Once home, I hopped into bed and found that I could not get to sleep. The thought of death was on my mind. After dealing with so much death, it finally gets to you and you begin to realize we are all human and death is possible at any minute so we must cherish every moment.

Friday, January 18, 2008

Policy

Another double-transfer week.
Tuesday night, we went south to Williamsport. Wednesday was another visit to the fine folks at Robert Packer Hospital. Our patient was stable, the trip was uneventful, we got her tucked into bed, met up with another crew to grab some equipment to take back to our hospital, and we were on our way.

We only had one problem. Sayre, apparently, has a curfew. And we were past it.

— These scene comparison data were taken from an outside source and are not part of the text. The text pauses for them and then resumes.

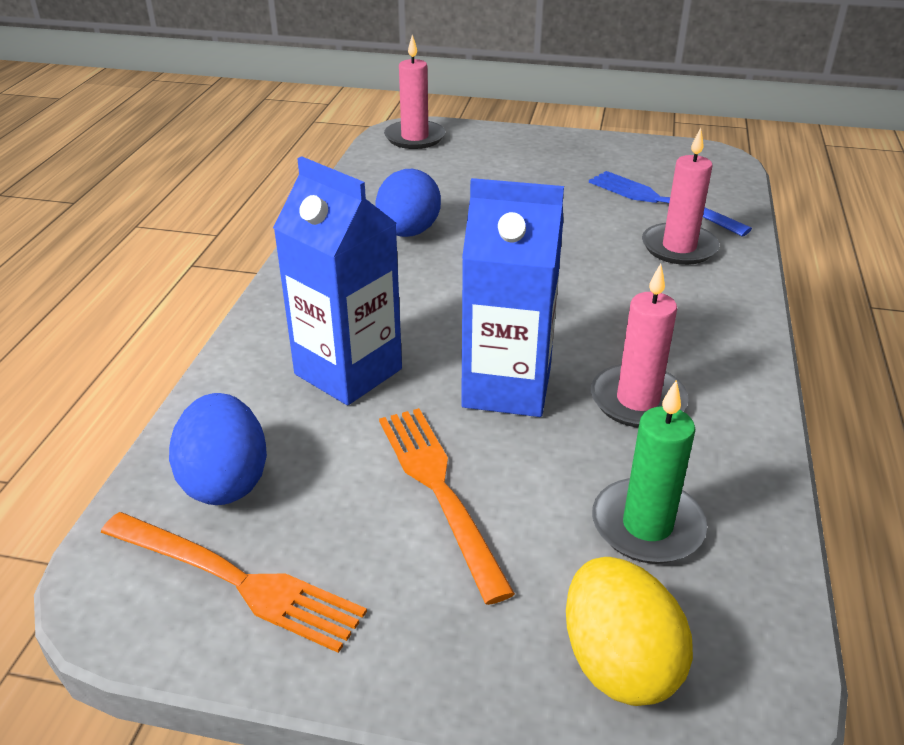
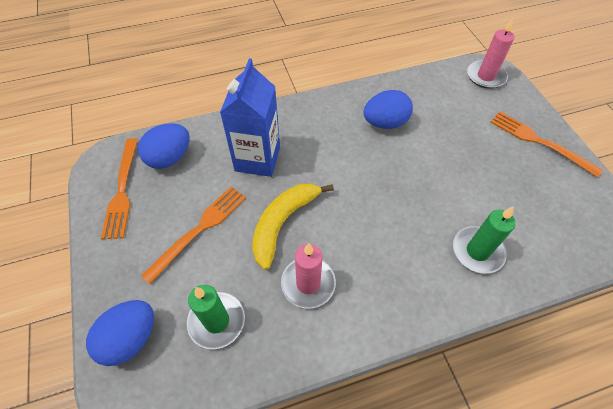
camera: 60 degrees right, 20 degrees up
(507, 388) = (283, 223): blue carton -> yellow banana
(554, 149) = (539, 142): none -> orange fork
(618, 663) = (130, 338): yellow egg -> blue egg
(660, 202) = (526, 222): blue fork -> none
(679, 247) = (477, 251): pink candle -> green candle

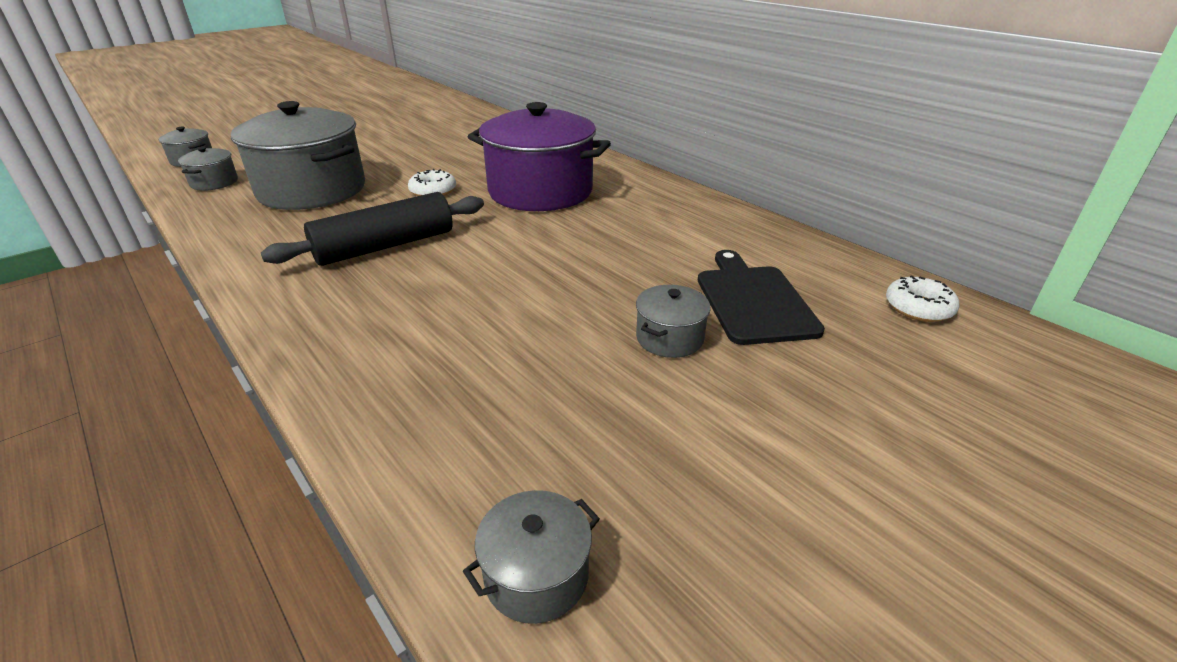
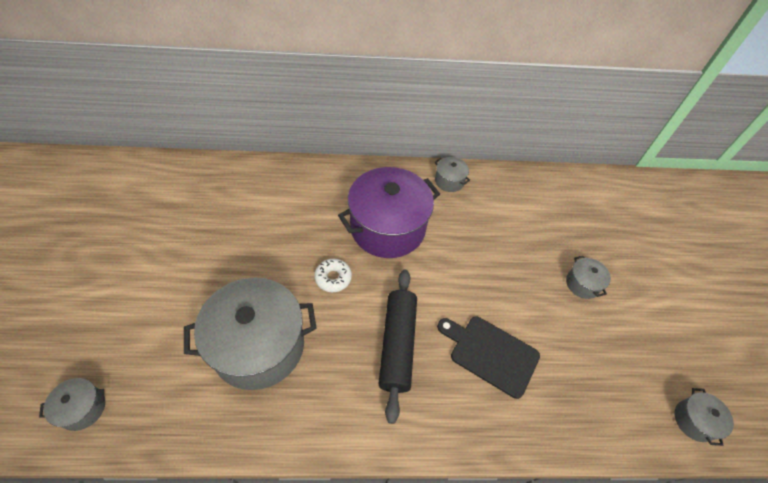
camera: 55 degrees left, 20 degrees up
(214, 182) = (168, 407): grey pot -> grey pot (449, 181)
(753, 300) = (573, 234): black cutting board -> black cutting board (490, 353)
(918, 307) = (613, 191): white donut -> none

Need a cup of coffee after 9pm ANYWHERE in a five mile radius? Tough. Because everything is closed. Everything. Our driver just wanted coffee. The rest of us were a mite peckish, but the driver having coffee is kind of important. We drive around and no luck. We finally find a Wendy's, which is open, but only the drive through. Surely, we reason, we'll be able to get coffee here.

Now. An ambulance is higher than a pickup, has a noisy diesel engine, and enormous side-vew mirrors so we can see past the patient compartment. Which means if we pulled up to the ordering thing, we couldn't get close enough and they would never be able to hear us. Never mind that we could never successfully complete the transaction on the other side of the building, between the height difference and the mirrors, without getting out. So we park the ambulance ON THE LEFT SIDE OF THE BUILDING WHERE THEY CAN SEE IT and walk up to the window. This is the retardation that ensues.

Our driver: Are you open?

Window Idiot: The drive through is open, but the dining room is closed.

Driver: Can we just order here?

WI: No, you have to be in a vehicle. I can't take your order at the window.

The driver and I part and gesture to the AMBULANCE which is parked IN FRONT OF HER STUPID HEAD.

Me: We can't drive around the building in that, you'd never be able to hear the order over the engine.


Driver: I can't even just get a cup of coffee and pay cash?

WI: No. That's the rule.

Me: But we're in an ambulance.

WI: Sorry, that's the policy. We can't serve people on bicycles either.

I am so close to pulling her through the window I'm experiencing involuntary muscle twitch. Because, you know, four people on an ambulance transfer from an hour and a half away who are just trying to not FALL ASLEEP AND WRECK on the way home are just exactly like some douchebag on a bicycle. We all freeze for an instant and let the pointlessness sink in, then get in the rig and go home.